What do you want to teach your children about relationships and what are they learning here?. Waiting potentially till the kids are teens is a mistake of huge proportions. Your children likely already see how preoccupied and otherwise worried you are because of your H and as such you are not fully emotionally available to them either. They know you sleep separately and see the empties, they sense and pick up on all the vibes here and know that life in their house is not quite the same as it is for their friends. They won't want to bring friends home and they wonder what mood their dad will be in.

Do you also think that your current H would at all want his children around post separation let alone for a potential half the week (mere supposition on your part); he would likely see them as interrupting his drinking time. Do not be afraid to take some control back here and properly move on with your life with your children and without the alcoholic in your day to day lives. This man's primary relationship is with drink; its not with anyone or anything else.
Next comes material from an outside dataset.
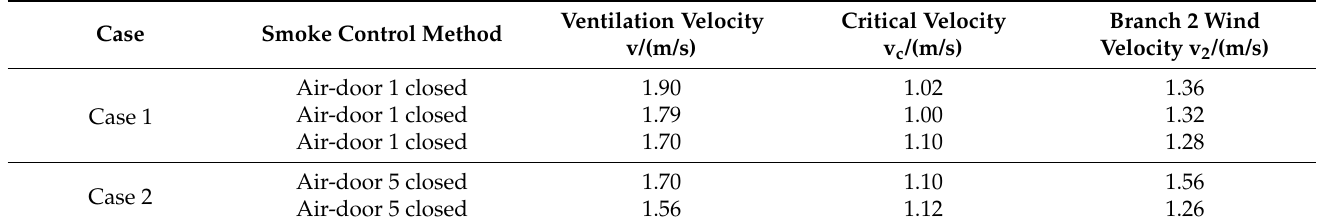
Table 4. Wind velocity in the ventilation network with a diagonal branch after the smoke control.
I would urge you to reconsider your decision; make the break now rather than when they are teenagers. Doing this to them and to yourself for financial (and your own) reasons is no reason at all to stay with an alcoholic and it will only give him more years in which to drag you and your kids down with him. Being an adult child of an alcoholic brings with it too its own set of emotional issues, do not continue to raise your children within such an environment. They will not say "thank you" to you for doing that.

At the very least contact Al-anon and seek proper legal advice rather than acting on and out of your own fears re his access to your children.

DreadingSeason2020sFinale · 01/11/2020 10:12

To me "the ick" doesn't even have to be something big like total loss of attraction to them. It could be something small you just can't get past.
A flaw that you grow to hate. A habit you now cannot stand. Even something which you used to find endearing.

It is a relationship killer and if you ignore it, you'll only end up miserable.